Lepanto subsequently filed before the Regional Trial Court (RTC) of Makati a complaint against WMC, WMCP, Tampakan Companies. WMC et al. filed before the RTC a Joint Motion to Dismiss on the ground of forum shopping. The RTC denied WCM et al.‘s Motion to Dismiss. On appeal, the CA granted the petition of respondents ruling that Lepanto is guilty of forum shopping. Petitioners filed a motion for reconsideration with the CA. The CA denied said motion.

ISSUE:

Whether or not Lepanto is guilty of forum shopping

HELD:

It is clear from the proceedings before the DENR, specifically before the MGB, that the issue of which –– between petitioner and respondent Tampakan Companies –– possesses the better right to acquire the mining rights, claims and interests held by WMC through its local subsidiary WMCP, especially with respect to the 1995 FTAA, had been brought to the fore. The MGB cannot just assess the qualifications of petitioner and of the Tampakan Companies as potential transferee or assignee of the rights and obligations of WMCP under the FTAA without also resolving the issue of which has priority of right to become one.

True, the questioned agreements of sale between Lepanto and WMC on one hand and between WMC and the Tampakan Companies on the other pertain to transfer of shares of stock from one entity to another.
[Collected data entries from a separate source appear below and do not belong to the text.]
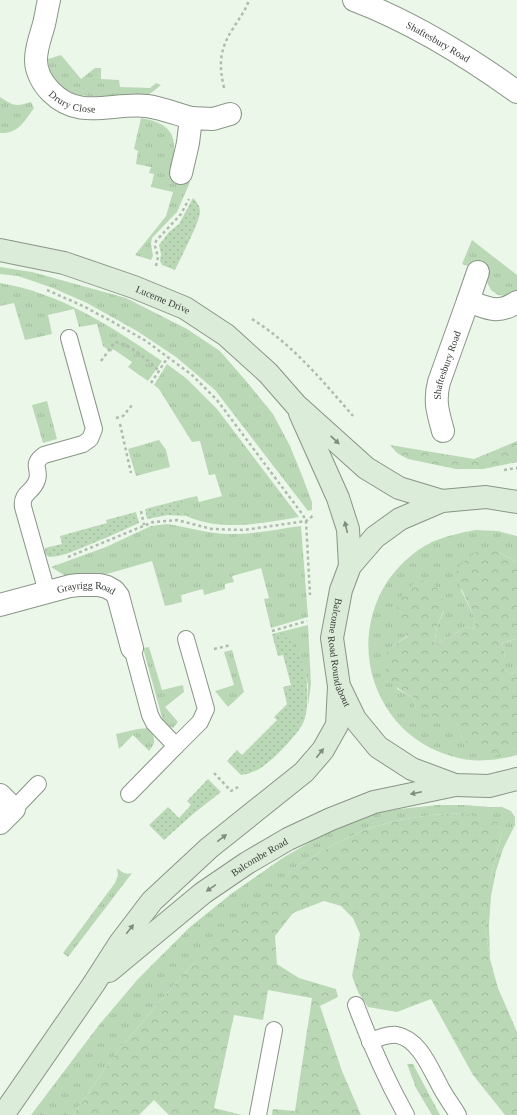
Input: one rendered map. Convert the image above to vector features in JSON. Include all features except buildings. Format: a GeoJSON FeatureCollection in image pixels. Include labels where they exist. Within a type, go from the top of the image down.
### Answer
{"type":"FeatureCollection","features":[{"type":"Feature","properties":{"kind":"main road","name":"Lucerne Drive"},"geometry":{"type":"LineString","coordinates":[[0,250],[64,263],[134,287],[185,308],[226,334],[268,372],[296,404],[366,468],[399,488],[442,501]]}},
{"type":"Feature","properties":{"kind":"main road","name":"Lucerne Drive"},"geometry":{"type":"LineString","coordinates":[[296,404],[338,498],[348,529],[350,566]]}},
{"type":"Feature","properties":{"kind":"main road","name":"Balcome Road Roundabout"},"geometry":{"type":"LineString","coordinates":[[516,501],[486,496],[442,501],[400,519],[375,537],[350,566],[341,590],[332,638],[339,686],[355,719],[378,747],[412,769],[455,785],[490,786],[517,779]]}},
{"type":"Feature","properties":{"kind":"main road","name":"Balcombe Road"},"geometry":{"type":"LineString","coordinates":[[3,1115],[93,985],[120,943],[152,901],[209,848],[304,772],[318,755],[337,725],[339,686]]}},
{"type":"Feature","properties":{"kind":"main road","name":"Balcombe Road"},"geometry":{"type":"LineString","coordinates":[[93,985],[203,893],[247,863],[288,839],[331,819],[374,802],[455,785]]}},
{"type":"Feature","properties":{"kind":"street","name":"Drury Close"},"geometry":{"type":"LineString","coordinates":[[49,0],[44,25],[37,46],[36,61],[39,75],[45,87],[64,103],[76,108],[92,109],[132,105],[148,106],[191,118],[213,119],[230,114]]}},
{"type":"Feature","properties":{"kind":"street","name":"Shaftesbury Road"},"geometry":{"type":"LineString","coordinates":[[354,0],[454,50],[517,92]]}},
{"type":"Feature","properties":{"kind":"street"},"geometry":{"type":"LineString","coordinates":[[181,173],[188,143],[191,118]]}},
{"type":"Feature","properties":{"kind":"street","name":"Shaftesbury Road"},"geometry":{"type":"LineString","coordinates":[[443,431],[436,403],[438,382],[478,272]]}},
{"type":"Feature","properties":{"kind":"street"},"geometry":{"type":"LineString","coordinates":[[468,301],[493,310],[504,309],[517,302]]}},
{"type":"Feature","properties":{"kind":"street","name":"Grayrigg Road"},"geometry":{"type":"LineString","coordinates":[[0,606],[47,592],[79,585],[107,587],[118,596],[132,648]]}},
{"type":"Feature","properties":{"kind":"lane"},"geometry":{"type":"LineString","coordinates":[[47,592],[22,501],[24,496],[34,487],[37,482],[37,462],[44,455],[83,444],[90,439],[94,429],[69,338]]}},
{"type":"Feature","properties":{"kind":"lane"},"geometry":{"type":"LineString","coordinates":[[129,794],[200,722],[206,709],[186,639]]}},
{"type":"Feature","properties":{"kind":"lane"},"geometry":{"type":"LineString","coordinates":[[132,648],[150,715],[154,723],[176,746]]}},
{"type":"Feature","properties":{"kind":"lane"},"geometry":{"type":"LineString","coordinates":[[4,809],[38,784]]}},
{"type":"Feature","properties":{"kind":"lane"},"geometry":{"type":"LineString","coordinates":[[356,1005],[370,1042],[406,1115]]}},
{"type":"Feature","properties":{"kind":"lane"},"geometry":{"type":"LineString","coordinates":[[258,1115],[274,1030]]}},
{"type":"Feature","properties":{"kind":"lane"},"geometry":{"type":"LineString","coordinates":[[370,1042],[387,1035],[396,1035],[405,1037],[413,1043],[421,1053],[458,1115]]}},
{"type":"Feature","properties":{"kind":"path"},"geometry":{"type":"LineString","coordinates":[[230,114],[220,60],[224,45],[231,30],[245,11],[249,0]]}},
{"type":"Feature","properties":{"kind":"path"},"geometry":{"type":"LineString","coordinates":[[156,266],[158,257],[155,246],[156,241],[181,214],[192,195],[196,178],[181,173]]}},
{"type":"Feature","properties":{"kind":"path"},"geometry":{"type":"LineString","coordinates":[[43,288],[83,306],[113,322],[168,357],[192,374],[218,400],[306,521],[310,597]]}},
{"type":"Feature","properties":{"kind":"path"},"geometry":{"type":"LineString","coordinates":[[106,352],[115,342],[122,343],[148,360],[159,371]]}},
{"type":"Feature","properties":{"kind":"path"},"geometry":{"type":"LineString","coordinates":[[151,383],[168,357]]}},
{"type":"Feature","properties":{"kind":"path"},"geometry":{"type":"LineString","coordinates":[[118,417],[131,473]]}},
{"type":"Feature","properties":{"kind":"path"},"geometry":{"type":"LineString","coordinates":[[39,566],[68,557],[153,522],[162,520],[177,520],[212,529],[244,530],[306,521],[338,498]]}},
{"type":"Feature","properties":{"kind":"path"},"geometry":{"type":"LineString","coordinates":[[140,511],[144,525]]}},
{"type":"Feature","properties":{"kind":"path"},"geometry":{"type":"LineString","coordinates":[[272,631],[312,620]]}},
{"type":"Feature","properties":{"kind":"path"},"geometry":{"type":"LineString","coordinates":[[214,773],[232,790],[244,783]]}},
{"type":"Feature","properties":{"kind":"green space"},"geometry":{"type":"Polygon","coordinates":[[[61,55],[81,79],[95,68],[101,68],[101,79],[119,80],[120,87],[150,88],[156,83],[161,85],[143,96],[133,97],[84,96],[73,93],[63,89],[56,82],[50,72],[48,59],[61,55]]]}},
{"type":"Feature","properties":{"kind":"green space"},"geometry":{"type":"Polygon","coordinates":[[[0,97],[15,105],[31,102],[34,108],[20,126],[6,133],[0,133],[0,97]]]}},
{"type":"Feature","properties":{"kind":"green space"},"geometry":{"type":"Polygon","coordinates":[[[141,118],[154,121],[169,131],[173,138],[174,146],[170,177],[190,182],[177,212],[152,238],[151,244],[153,256],[151,260],[135,255],[166,216],[173,192],[151,187],[154,174],[149,173],[151,167],[136,164],[138,151],[134,149],[141,118]]]}},
{"type":"Feature","properties":{"kind":"green space"},"geometry":{"type":"Polygon","coordinates":[[[193,198],[199,208],[199,217],[175,270],[162,265],[160,261],[161,254],[159,245],[169,232],[179,224],[193,198]]]}},
{"type":"Feature","properties":{"kind":"green space"},"geometry":{"type":"Polygon","coordinates":[[[472,240],[517,275],[517,290],[508,296],[498,295],[491,290],[487,282],[489,274],[462,264],[472,240]]]}},
{"type":"Feature","properties":{"kind":"green space"},"geometry":{"type":"Polygon","coordinates":[[[0,267],[32,272],[126,298],[187,329],[220,351],[273,414],[290,446],[301,473],[312,502],[312,510],[308,511],[215,390],[176,357],[137,331],[87,303],[53,288],[18,276],[0,274],[0,267]]]}},
{"type":"Feature","properties":{"kind":"green space"},"geometry":{"type":"Polygon","coordinates":[[[0,283],[22,288],[65,303],[105,324],[162,361],[148,381],[128,367],[132,362],[113,349],[111,352],[103,346],[97,324],[79,327],[74,309],[48,315],[52,334],[25,340],[14,303],[0,306],[0,283]]]}},
{"type":"Feature","properties":{"kind":"green space"},"geometry":{"type":"Polygon","coordinates":[[[167,364],[187,379],[217,409],[299,517],[245,525],[231,525],[204,522],[191,518],[182,513],[180,507],[184,499],[197,496],[199,502],[222,496],[215,474],[209,475],[200,441],[192,442],[159,389],[154,385],[167,364]]]}},
{"type":"Feature","properties":{"kind":"green space"},"geometry":{"type":"Polygon","coordinates":[[[47,401],[57,439],[43,443],[32,405],[47,401]]]}},
{"type":"Feature","properties":{"kind":"green space"},"geometry":{"type":"Polygon","coordinates":[[[159,440],[166,450],[170,467],[136,476],[128,449],[159,440]]]}},
{"type":"Feature","properties":{"kind":"green space"},"geometry":{"type":"Polygon","coordinates":[[[517,441],[517,462],[483,469],[456,469],[408,459],[397,453],[390,445],[474,459],[517,441]]]}},
{"type":"Feature","properties":{"kind":"green space"},"geometry":{"type":"Polygon","coordinates":[[[184,499],[181,508],[182,512],[186,516],[168,515],[147,519],[145,509],[184,499]]]}},
{"type":"Feature","properties":{"kind":"green space"},"geometry":{"type":"Polygon","coordinates":[[[136,512],[139,523],[68,553],[49,557],[45,554],[45,548],[62,544],[60,536],[107,523],[106,520],[136,512]]]}},
{"type":"Feature","properties":{"kind":"green space"},"geometry":{"type":"Polygon","coordinates":[[[167,524],[227,534],[254,533],[301,526],[308,617],[271,628],[264,599],[269,598],[261,568],[232,576],[234,582],[225,584],[225,589],[204,595],[203,589],[181,595],[182,602],[165,606],[152,561],[107,574],[80,579],[64,575],[51,567],[106,547],[151,526],[167,524]]]}},
{"type":"Feature","properties":{"kind":"green space"},"geometry":{"type":"Polygon","coordinates":[[[475,530],[498,531],[517,536],[517,562],[497,551],[461,590],[474,616],[475,629],[466,627],[434,646],[437,626],[444,611],[391,647],[397,689],[413,697],[416,709],[454,717],[462,738],[494,755],[517,748],[517,755],[501,759],[468,760],[451,756],[425,745],[404,729],[387,709],[376,686],[369,660],[369,634],[375,607],[387,582],[396,570],[412,554],[432,542],[448,536],[475,530]]]}},
{"type":"Feature","properties":{"kind":"green space"},"geometry":{"type":"Polygon","coordinates":[[[477,551],[497,551],[517,562],[517,637],[501,643],[505,654],[502,668],[512,675],[517,667],[517,748],[494,756],[475,749],[462,738],[454,718],[444,720],[425,714],[416,709],[413,697],[400,690],[389,678],[383,658],[391,647],[408,636],[398,619],[398,605],[404,593],[418,580],[433,583],[442,596],[444,610],[437,626],[434,646],[466,627],[475,629],[474,616],[455,575],[461,564],[477,551]]]}},
{"type":"Feature","properties":{"kind":"green space"},"geometry":{"type":"Polygon","coordinates":[[[308,625],[311,684],[308,705],[308,685],[302,661],[283,635],[272,634],[308,625]]]}},
{"type":"Feature","properties":{"kind":"green space"},"geometry":{"type":"Polygon","coordinates":[[[272,634],[280,634],[292,642],[303,663],[307,687],[304,721],[298,731],[276,756],[257,770],[241,775],[227,761],[237,750],[242,755],[277,720],[274,717],[287,704],[283,687],[291,685],[283,655],[278,656],[272,634]]]}},
{"type":"Feature","properties":{"kind":"green space"},"geometry":{"type":"Polygon","coordinates":[[[517,637],[517,667],[512,675],[501,668],[505,654],[501,643],[517,637]]]}},
{"type":"Feature","properties":{"kind":"green space"},"geometry":{"type":"Polygon","coordinates":[[[149,647],[162,690],[183,685],[184,692],[165,707],[178,722],[173,728],[163,721],[143,648],[149,647]]]}},
{"type":"Feature","properties":{"kind":"green space"},"geometry":{"type":"Polygon","coordinates":[[[232,650],[244,692],[228,707],[215,691],[234,685],[224,652],[232,650]]]}},
{"type":"Feature","properties":{"kind":"green space"},"geometry":{"type":"Polygon","coordinates":[[[148,728],[154,740],[149,751],[133,735],[119,749],[116,734],[148,728]]]}},
{"type":"Feature","properties":{"kind":"green space"},"geometry":{"type":"Polygon","coordinates":[[[208,779],[221,792],[193,814],[164,840],[149,825],[168,807],[179,818],[191,805],[187,801],[208,779]]]}},
{"type":"Feature","properties":{"kind":"green space"},"geometry":{"type":"Polygon","coordinates":[[[438,805],[502,807],[511,811],[515,817],[515,825],[503,849],[496,871],[491,896],[489,925],[490,959],[485,928],[486,905],[490,879],[502,832],[497,823],[462,813],[431,815],[399,820],[366,829],[331,846],[297,866],[190,967],[116,1053],[73,1115],[31,1115],[99,1025],[138,979],[190,927],[231,894],[284,857],[328,832],[368,815],[399,809],[438,805]]]}},
{"type":"Feature","properties":{"kind":"green space"},"geometry":{"type":"Polygon","coordinates":[[[462,813],[497,822],[502,832],[490,879],[485,928],[490,959],[498,988],[517,1032],[517,1115],[505,1115],[473,1075],[431,999],[397,1012],[368,1007],[358,992],[352,976],[360,934],[353,918],[341,906],[324,901],[293,913],[275,936],[277,964],[299,978],[336,989],[338,997],[320,1006],[342,1071],[361,1115],[272,1115],[273,1109],[295,1111],[312,998],[268,990],[263,1020],[234,1015],[214,1108],[242,1115],[169,1115],[154,1100],[139,1115],[73,1115],[116,1053],[190,967],[266,893],[297,866],[331,846],[366,829],[399,820],[431,815],[462,813]]]}},
{"type":"Feature","properties":{"kind":"green space"},"geometry":{"type":"Polygon","coordinates":[[[117,868],[125,873],[132,873],[68,957],[63,953],[115,883],[118,875],[117,868]]]}},
{"type":"Feature","properties":{"kind":"green space"},"geometry":{"type":"Polygon","coordinates":[[[407,1064],[413,1064],[440,1115],[432,1115],[416,1088],[407,1064]]]}}]}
But said shares of stock represent ownership of mining rights or interest in mining agreements. Hence, the power of the MGB to rule on the validity of the questioned agreements of sale, which was raised by Lepanti before the DENR, is inextricably linked to the very nature of such agreements over which the MGB has jurisdiction under the law. Unavoidably, there is identity of reliefs that Lepanto seeks from both the MGB and the RTC.

Forum shopping exists when both actions involve the same transactions, same essential facts and circumstances and raise identical causes of actions, subject matter, and issues. Such elements are evidently present in both the proceedings before the MGB and before the trial court. The case instituted with the RTC was thus correctly ordered dismissed by the appellate court on the ground of forum shopping. Besides, not only did Lepanto commit forum shopping but it also failed to exhaust administrative remedies by opting to go ahead in seeking reliefs from the court even while those same reliefs were appropriately awaiting resolution by the MGB.